GK Chesterton wrote a book related to the issue “Eugenics and Other Evils” that articulates the same sort of problems that England faced in 1922. it is a worthy read, and is free to download/view on Project Gutenburg, as per the link. Chesterton is considered the master of the Paradox, and would serve as a role model for how to clarify and discuss the common sense, almost so simple that it sounds like a child asking questions with simple wonder, but with the wisdom of a grandfather."
Interesting article. I've just read Palin's interesting and compelling autobiography over last weekend, and I liked it, and will talk more about it.

H/T: Dave Z. Thanks.


  1. Somewhere Chesterton laments that we find ourselves in political camps with despicable people and laments that 'men of good will'(many of whom occupy the opposite camp) cannot simply get together to work things out without the sleazy politcos on both sides who have their own self-interested agenda. Being a conservative Catholic does not requre me to respect a lying acquisitive twit like Sarah Palin.

  2. I like Palin and I'm opposed to Obamacare.

    Having said that I'm uncomfortable with this statement being called a Chestertonian paradox because it involves an essential misrepresentation.

    Palin is referring to Section 1233 which mandates advanced care directives between mature patients and their doctors. This is already a common sense practice in medicine and it's a good practice.
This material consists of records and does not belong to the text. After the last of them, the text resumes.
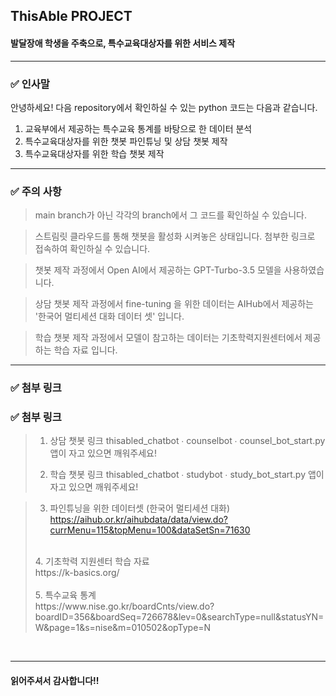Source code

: ## ThisAble PROJECT
#### 발달장애 학생을 주축으로, 특수교육대상자를 위한 서비스 제작

---
### ✅ 인사말

안녕하세요!
다음 repository에서 확인하실 수 있는 python 코드는 다음과 같습니다.

1. 교육부에서 제공하는 특수교육 통계를 바탕으로 한 데이터 분석
2. 특수교육대상자를 위한 챗봇 파인튜닝 및 상담 챗봇 제작
3. 특수교육대상자를 위한 학습 챗봇 제작
---
### ✅ 주의 사항
> main branch가 아닌 각각의 branch에서 그 코드를 확인하실 수 있습니다.

> 스트림릿 클라우드를 통해 챗봇을 활성화 시켜놓은 상태입니다. 첨부한 링크로 접속하여 확인하실 수 있습니다.

> 챗봇 제작 과정에서 Open AI에서 제공하는 GPT-Turbo-3.5 모델을 사용하였습니다.

> 상담 챗봇 제작 과정에서 fine-tuning 을 위한 데이터는 AIHub에서 제공하는 '한국어 멀티세션 대화 데이터 셋' 입니다.

> 학습 챗봇 제작 과정에서 모델이 참고하는 데이터는 기초학력지원센터에서 제공하는 학습 자료 입니다.

---
### ✅ 첨부 링크

### ✅ 첨부 링크

> 1. 상담 챗봇 링크
> thisabled_chatbot ∙ counselbot ∙ counsel_bot_start.py
> 앱이 자고 있으면 깨워주세요!
>
> 2. 학습 챗봇 링크
> thisabled_chatbot ∙ studybot ∙ study_bot_start.py
> 앱이 자고 있으면 깨워주세요!

> 3. 파인튜닝을 위한 데이터셋 (한국어 멀티세션 대화)</br>
> https://aihub.or.kr/aihubdata/data/view.do?currMenu=115&topMenu=100&dataSetSn=71630</br>
></br>
> 4. 기초학력 지원센터 학습 자료</br>
> https://k-basics.org/</br>
></br>
> 5. 특수교육 통계</br>
> https://www.nise.go.kr/boardCnts/view.do?boardID=356&boardSeq=726678&lev=0&searchType=null&statusYN=W&page=1&s=nise&m=010502&opType=N</br>
</br>

---
#### 읽어주셔서 감사합니다!!
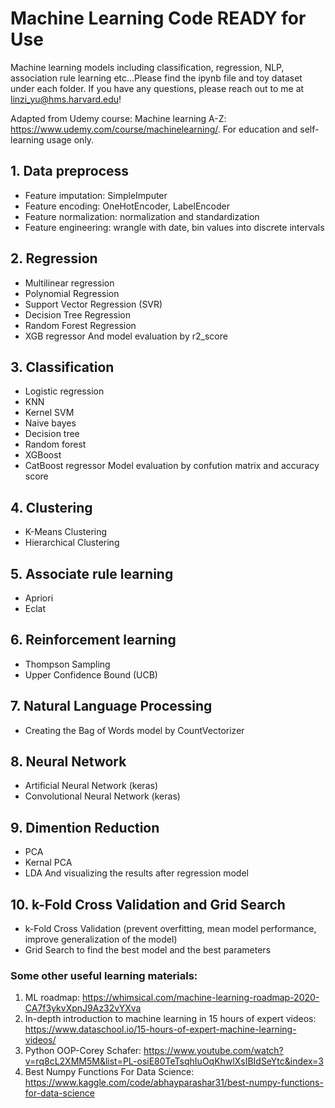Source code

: # Machine Learning Code READY for Use

Machine learning models including classification, regression, NLP, association rule learning etc...Please find the ipynb file and toy dataset under each folder. If you have any questions, please reach out to me at linzi_yu@hms.harvard.edu!

Adapted from Udemy course: Machine learning A-Z: https://www.udemy.com/course/machinelearning/. For education and self-learning usage only.

## 1. Data preprocess

- Feature imputation: SimpleImputer
- Feature encoding: OneHotEncoder, LabelEncoder
- Feature normalization: normalization and standardization
- Feature engineering: wrangle with date, bin values into discrete intervals

## 2. Regression

- Multilinear regression
- Polynomial Regression
- Support Vector Regression (SVR)
- Decision Tree Regression
- Random Forest Regression
- XGB regressor
  And model evaluation by r2_score

## 3. Classification

- Logistic regression
- KNN
- Kernel SVM
- Naive bayes
- Decision tree
- Random forest
- XGBoost
- CatBoost regressor
  Model evaluation by confution matrix and accuracy score

## 4. Clustering

- K-Means Clustering
- Hierarchical Clustering

## 5. Associate rule learning

- Apriori
- Eclat

## 6. Reinforcement learning

- Thompson Sampling
- Upper Confidence Bound (UCB)

## 7. Natural Language Processing

- Creating the Bag of Words model by CountVectorizer

## 8. Neural Network

- Artificial Neural Network (keras)
- Convolutional Neural Network (keras)

## 9. Dimention Reduction

- PCA
- Kernal PCA
- LDA
  And visualizing the results after regression model

## 10. k-Fold Cross Validation and Grid Search

- k-Fold Cross Validation (prevent overfitting, mean model performance, improve generalization of the model)
- Grid Search to find the best model and the best parameters

### Some other useful learning materials:

1. ML roadmap: https://whimsical.com/machine-learning-roadmap-2020-CA7f3ykvXpnJ9Az32vYXva
2. In-depth introduction to machine learning in 15 hours of expert videos: https://www.dataschool.io/15-hours-of-expert-machine-learning-videos/
3. Python OOP-Corey Schafer: https://www.youtube.com/watch?v=rq8cL2XMM5M&list=PL-osiE80TeTsqhIuOqKhwlXsIBIdSeYtc&index=3
4. Best Numpy Functions For Data Science: https://www.kaggle.com/code/abhayparashar31/best-numpy-functions-for-data-science

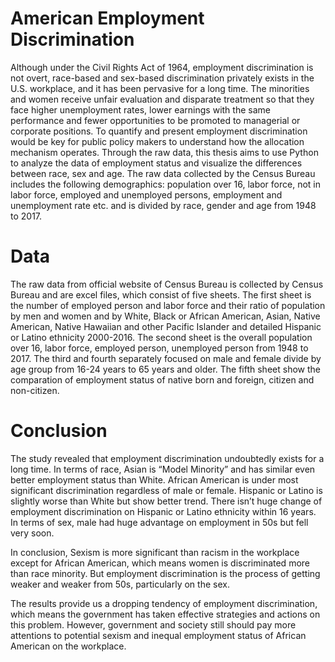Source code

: # American Employment Discrimination
Although under the Civil Rights Act of 1964, employment discrimination is not overt, race-based and sex-based discrimination privately exists in the U.S. workplace, and it has been pervasive for a long time. The minorities and women receive unfair evaluation and disparate treatment so that they face higher unemployment rates, lower earnings with the same performance and fewer opportunities to be promoted to managerial or corporate positions. To quantify and present employment discrimination would be key for public policy makers to understand how the allocation mechanism operates. Through the raw data, this thesis aims to use Python to analyze the data of employment status and visualize the differences between race, sex and age. The raw data collected by the Census Bureau includes the following demographics: population over 16, labor force, not in labor force, employed and unemployed persons, employment and unemployment rate etc. and is divided by race, gender and age from 1948 to 2017.

# Data
The raw data from official website of Census Bureau is collected by Census Bureau and are excel files, which consist of five sheets. The first sheet is the number of employed person and labor force and their ratio of population by men and women and by White, Black or African American, Asian, Native American, Native Hawaiian and other Pacific Islander and detailed Hispanic or Latino ethnicity 2000-2016. The second sheet is the overall population over 16, labor force, employed person, unemployed person from 1948 to 2017. The third and fourth separately focused on male and female divide by age group from 16-24 years to 65 years and older. The fifth sheet show the comparation of employment status of native born and foreign, citizen and non-citizen.

# Conclusion
The study revealed that employment discrimination undoubtedly exists for a long time. In terms of race, Asian is “Model Minority” and has similar even better employment status than White. African American is under most significant discrimination regardless of male or female. Hispanic or Latino is slightly worse than White but show better trend. There isn’t huge change of employment discrimination on Hispanic or Latino ethnicity within 16 years. In terms of sex, male had huge advantage on employment in 50s but fell very soon. 

In conclusion, Sexism is more significant than racism in the workplace except for African American, which means women is discriminated more than race minority. But employment discrimination is the process of getting weaker and weaker from 50s, particularly on the sex.

The results provide us a dropping tendency of employment discrimination, which means the government has taken effective strategies and actions on this problem. However, government and society still should pay more attentions to potential sexism and inequal employment status of African American on the workplace.
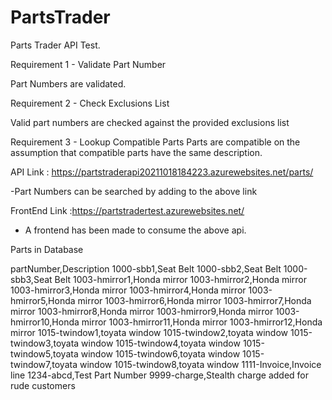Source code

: # PartsTrader

Parts Trader API Test.

Requirement 1 - Validate Part Number

Part Numbers are validated.

Requirement 2 - Check Exclusions List

Valid part numbers are checked against the provided exclusions list

Requirement 3 - Lookup Compatible Parts
Parts are compatible on the assumption that compatible parts have the same description.



API Link : https://partstraderapi20211018184223.azurewebsites.net/parts/

-Part Numbers can be searched by adding to the above link


FrontEnd Link :https://partstradertest.azurewebsites.net/

- A frontend has been made to consume the above api.

Parts in Database

partNumber,Description
1000-sbb1,Seat Belt
1000-sbb2,Seat Belt
1000-sbb3,Seat Belt
1003-hmirror1,Honda mirror
1003-hmirror2,Honda mirror
1003-hmirror3,Honda mirror
1003-hmirror4,Honda mirror
1003-hmirror5,Honda mirror
1003-hmirror6,Honda mirror
1003-hmirror7,Honda mirror
1003-hmirror8,Honda mirror
1003-hmirror9,Honda mirror
1003-hmirror10,Honda mirror
1003-hmirror11,Honda mirror
1003-hmirror12,Honda mirror
1015-twindow1,toyata window
1015-twindow2,toyata window
1015-twindow3,toyata window
1015-twindow4,toyata window
1015-twindow5,toyata window
1015-twindow6,toyata window
1015-twindow7,toyata window
1015-twindow8,toyata window
1111-Invoice,Invoice line
1234-abcd,Test Part Number
9999-charge,Stealth charge added for rude customers
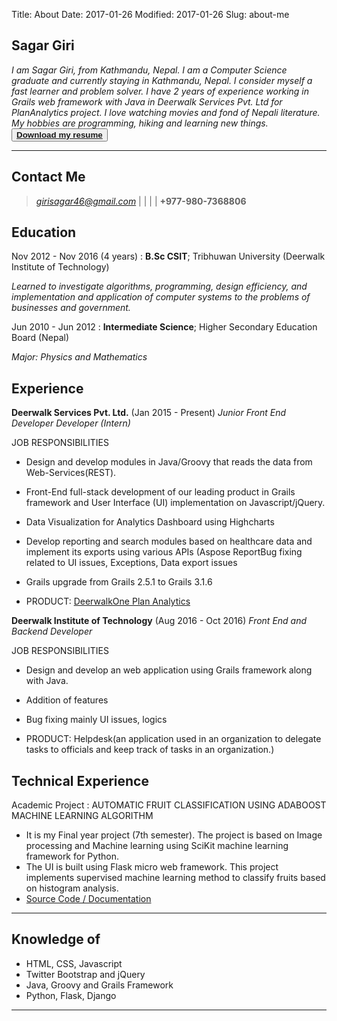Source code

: Title: About
Date: 2017-01-26
Modified: 2017-01-26
Slug: about-me

Sagar Giri
------------

*I am Sagar Giri, from Kathmandu, Nepal. I am a Computer Science graduate and currently staying in Kathmandu, Nepal. I consider myself a fast learner and problem solver. I have 2 years of experience working in Grails web framework with Java in Deerwalk Services Pvt. Ltd for PlanAnalytics project. I love watching movies and fond of Nepali literature. My hobbies are programming, hiking and learning new things.*
<button>**[Download my resume](https://ia601509.us.archive.org/7/items/cv_Sagar_2017/cv_Sagar_2016.pdf)**</button>

----

Contact Me
----------

> *girisagar46@gmail.com* | <a href="https://facebook.com/girisagar46" target="_blank"><i class="fa fa-facebook-square fa-1x" aria-hidden="true"></i></a> | <a href="https://twitter.com/sagargiri46" target="_blank"><i class="fa fa-twitter-square fa-1x" aria-hidden="true"></i></a> |  <a href="https://github.com/girisagar46" target="_blank"><i class="fa fa-github-square fa-1x" aria-hidden="true"></i></a> | **+977-980-7368806** 


Education
---------

Nov 2012 - Nov 2016 (4 years)
:   **B.Sc CSIT**; Tribhuwan University (Deerwalk Institute of Technology)

   *Learned to investigate algorithms, programming, design efficiency, and implementation and application of computer systems to the problems of businesses and government.*

Jun 2010 - Jun 2012
:   **Intermediate Science**; Higher Secondary Education Board (Nepal)

   *Major: Physics and Mathematics*

Experience
----------

**Deerwalk Services Pvt. Ltd.** (Jan 2015 - Present)
*Junior Front End Developer Developer (Intern)*
        
JOB RESPONSIBILITIES

* Design and develop modules in Java/Groovy that reads the data from Web-Services(REST).

* Front-End full-stack development of our leading product in Grails framework and User Interface (UI) implementation on Javascript/jQuery.

* Data Visualization for Analytics Dashboard using Highcharts

* Develop reporting and search modules based on healthcare data and implement its exports using various APIs (Aspose ReportBug fixing related to UI issues, Exceptions, Data export issues

* Grails upgrade from Grails 2.5.1 to Grails 3.1.6

* PRODUCT: <a href="http://deerwalk.com/product/plan-analytics" target="_blank">DeerwalkOne Plan Analytics</a>

**Deerwalk Institute of Technology** (Aug 2016 - Oct 2016)
*Front End and Backend Developer*

JOB RESPONSIBILITIES

* Design and develop an web application using Grails framework along with Java.

* Addition of features

* Bug fixing mainly UI issues, logics

* PRODUCT: Helpdesk(an application used in an organization to delegate tasks to officials and keep track of tasks in an organization.)

Technical Experience
--------------------

Academic Project
:   AUTOMATIC FRUIT CLASSIFICATION USING ADABOOST MACHINE LEARNING ALGORITHM

   * It is my Final year project (7th semester). The project is based on Image processing and Machine learning using SciKit machine learning framework for Python.
   * The UI is built using Flask micro web framework. This project implements supervised machine learning method to classify fruits based on histogram analysis.
   * [Source Code / Documentation](https://github.com/girisagar46/FYPFruitClassifier)

<!--
Open Source
:   List open source contributions here, perhaps placing emphasis on
    the project names, for example the **Linux Kernel**, where you
    implemented multithreading over a long weekend, or **node.js**
    (with [link](http://nodejs.org)) which was actually totally
    your idea...

Programming Languages
:   **first-lang:** Here, we have an itemization, where we only want
    to add descriptions to the first few items, but still want to
    mention some others together at the end. A format that works well
    here is a description list where the first few items have their
    first word emphasized, and the last item contains the final few
    emphasized terms. Notice the reasonably nice page break in the pdf
    version, which wouldn't happen if we generated the pdf via html.

:   **second-lang:** Description of your experience with second-lang,
    perhaps again including a [link] [ref], this time placing the url
    reference elsewhere in the document to reduce clutter (see source
    file). 

:   **obscure-but-impressive-lang:** We both know this one's pushing
    it.

:   Basic knowledge of **C**, **x86 assembly**, **forth**, **Common Lisp**

[ref]: https://github.com/githubuser/superlongprojectname

Extra Section, Call it Whatever You Want
----------------------------------------

* Human Languages:

     * English (native speaker)
     * ???
     * This is what a nested list looks like.

* Random tidbit

* Other sort of impressive-sounding thing you did
----
-->
---
## Knowledge of

* HTML, CSS, Javascript
* Twitter Bootstrap and jQuery
* Java, Groovy and Grails Framework
* Python, Flask, Django

---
    I'll concede that making this common sense practice a mandatory/volitional (talk about paradox) part of national healthcare insofar as I am opposed to socialized medicine in general.

    I'll even concede that such things may set a precedent that leads to the kind of socialist dystopia Palin evokes.

    Had she said "Death Panels very well could become a part of National 'Health Care'" I'd have less to make me feel uncomfortable. As is, however, this is an unsettling combination of hyperbole and paradox that is simply inaccurate and makes it open for dismissal.

    Besides, true Chestertonian paradox almost always involves general, first principles, as opposed to particular policies. I'll leave this example and let you draw your own conclusions:

    "The more alike the enemy becomes, the more different he will appear."

  3. "Being a conservative Catholic does not requre me to respect a lying acquisitive twit like Sarah Palin."

    Tommy: I have to say, this is not a Chestertonian--or even a Christian--attitude. Chesterton would love the person, and attack ideas. What IDEAS of Palin's don't you agree with?

  4. Many a mother has said what my mother often said, "If you don't have anything nice to say..." so I am justly reprimanded. I can merely apologize and drop it. I don't have anything nice to say.

  5. I just saw this today, but I'm going to join in anyway, on the off chance that someone might still see this thread.

    Blognerd makes an excellent point; Palin's "death panels" rhetoric is hyperbolic at best.

    So, what's the purpose of using this kind of hyperbole? Isn't it to demonize one's opponent? One could attack the idea of state-sponsored advance directive counseling in much more measured language (as blognerd demonstrates). Using the phrase "death panels" clouds the discussion of the idea, but it serves the rhetorical purpose of making the proposer of the idea appear sinister and scary.

    So, shouldn't Palin be told what Nancy says to a poster here: "this is not a Chestertonian--or even a Christian--attitude. Chesterton would love the person, and attack ideas."